Oldie seeks expert advice

Hi

I'm new to this forum and I was wondering whether anybody could give me some adivce.

I am a 45-year-old man in relatively good health although I'm about two stones overweight and a bit out of condition. I can still walk very long distances (55 miles in one hit last year) but couldn't run for a bus without risking a serious incident.

Throughout my adult life I have gone through periods during which I have trained with weights fairly intensively, and whilst I've never been at bodybuilder contest level it is probably reasonable to say that during these periods I have been of above-average muscularity, although I have never been particularly athletic in an aerobic sense.

Then something crops up in my life and I abandon the weights for a year or so and revert quickly to blob status as I am rather fond of my food, and the fattier and unhealthier it is the more I seem to enjoy it.

I have now been off the weights for about three years but want to get back into some kind of routine, permanently this time, but presumably due to advancing years I am finding it harder going than before. I have read that people who have trained in the past make faster gains when taking up training again than novices who are doing it for the first time, and this accords with my own past experience, but this time everything seems to have slowed up somewhat.

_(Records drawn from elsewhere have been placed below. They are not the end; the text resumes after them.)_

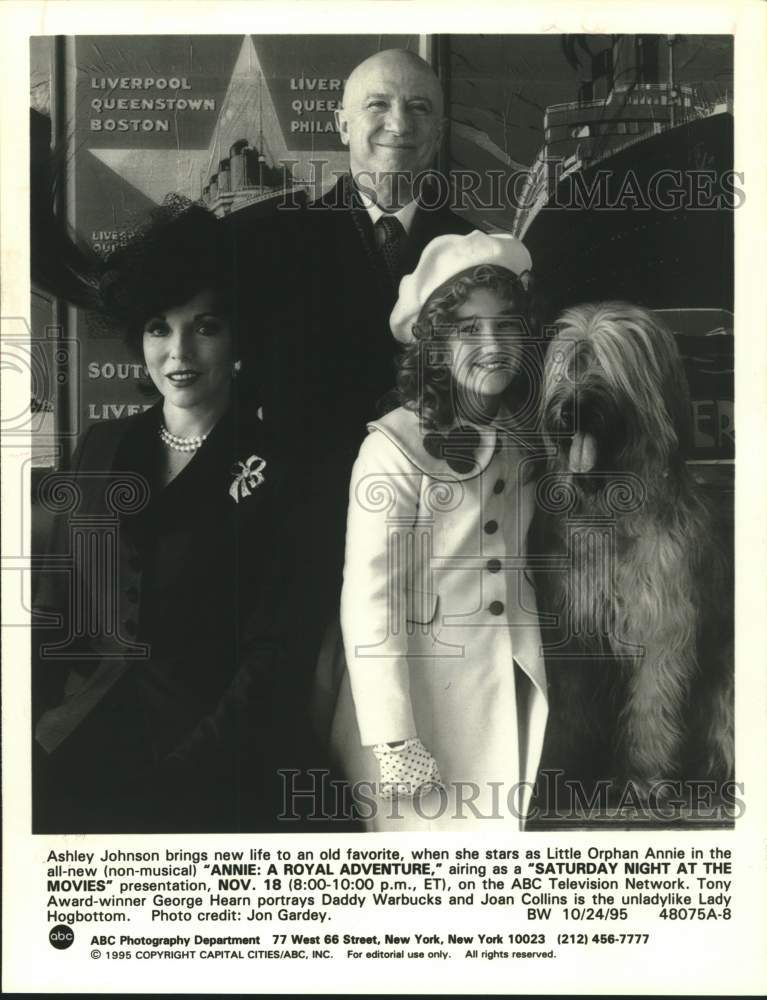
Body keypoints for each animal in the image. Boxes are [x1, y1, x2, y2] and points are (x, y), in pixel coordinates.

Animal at [532, 302, 736, 804]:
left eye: (607, 364)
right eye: (571, 365)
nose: (572, 409)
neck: (607, 507)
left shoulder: (660, 626)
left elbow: (651, 704)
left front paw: (642, 779)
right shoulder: (572, 626)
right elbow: (567, 706)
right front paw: (558, 770)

Is there any advice out there which might be especially applicable to somebody in my position? Or should I just try harder?

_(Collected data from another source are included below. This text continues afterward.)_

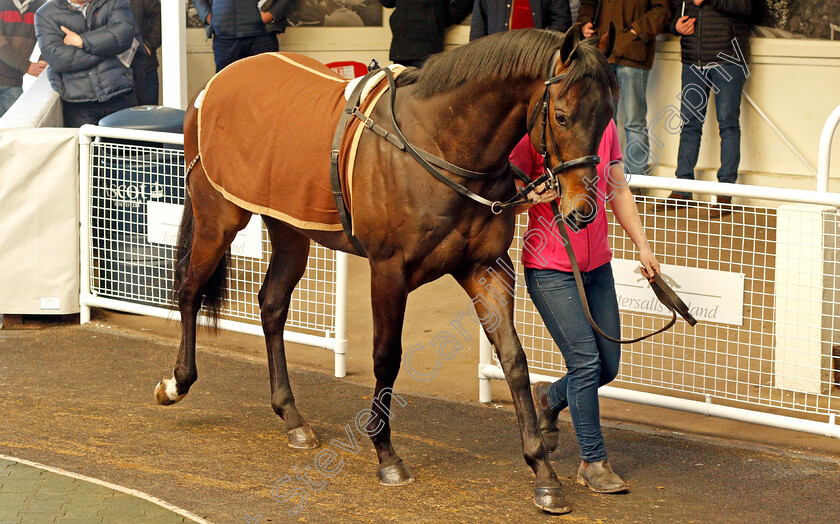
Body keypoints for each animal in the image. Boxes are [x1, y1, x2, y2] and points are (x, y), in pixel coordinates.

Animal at [156, 26, 616, 512]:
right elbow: (386, 357)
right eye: (562, 116)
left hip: (290, 229)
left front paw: (543, 472)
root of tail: (213, 84)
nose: (583, 210)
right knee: (189, 290)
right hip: (218, 216)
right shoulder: (389, 271)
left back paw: (292, 416)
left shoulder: (486, 267)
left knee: (272, 305)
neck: (438, 144)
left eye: (607, 117)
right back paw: (177, 382)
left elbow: (513, 359)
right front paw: (386, 454)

All sensible comments gratefully received.
 
Once you decide to go for it, it's usually pretty easy to get fit.

It's staying there across the span of your life that's the challenge.

I would say that what you have to do is two-fold. First, is what you know already: you have to find a program that'll suit you and that you'll enjoy and will want to sustain.

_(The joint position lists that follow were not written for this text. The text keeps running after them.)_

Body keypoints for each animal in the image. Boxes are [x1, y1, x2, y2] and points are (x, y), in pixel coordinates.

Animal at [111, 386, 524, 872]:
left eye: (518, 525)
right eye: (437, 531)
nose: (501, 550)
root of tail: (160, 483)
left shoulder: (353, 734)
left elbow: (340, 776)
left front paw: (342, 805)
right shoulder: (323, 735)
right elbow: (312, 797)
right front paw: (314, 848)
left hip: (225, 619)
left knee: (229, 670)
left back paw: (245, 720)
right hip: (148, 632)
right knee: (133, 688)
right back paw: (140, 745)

The second thing is to find healthy motivation, motivation that has potential to be long-lasting. Examine your life and try to figure out why it is that you want to get healthy and why you want to stay there. If that running-for-the-bus incident was a defining moment, a turning point, find a way to focus on that so that it can help to strengthen your commitment if/when it falters.

I've learned that I have to revisit and reshape my reasons/commitments regularly or, like my exercise program itself, those reasons/commitments will become stale and ultimately ineffective. It's a dynamic and approaching it like that has helped me through the years.
 
I agree with Zeroth.

Everyone has to step back and think about what they want for their lives. It's about more than just "I want to be in shape", but about learning what that actually means for you. It could be, "I want to be able to run and jump on the back of the bus if I had to":) or as simple as "I don't want to get winded if I have to walk fast to catch the bus" or even "I don't want to make the old-man grunting noise while getting up off the floor".

More than the desire to lose weight/get in shape, think of how that applies to your life and what do you want to be different.

Then, find out what it's going to take to get you there, and get going.:)
 
Getting back is harder going because you aren't sticking with it? Or harder going because you do not see the same results you saw in the past?

While 45, in my opinion, is by no means old, you may notice the difference now in the rate of improvement just because hormone levels are different. If you think back, you may recall the difference was probably there before as well, like at 33 or 35, versus 20 something. It is the hormones that help build muscle after all, and all sorts of things like flexibility etc.

You will be fine. Just stick to it.

If it is simply harder to stick to, try to find someone to work out with.

How long have you been back on the training plan?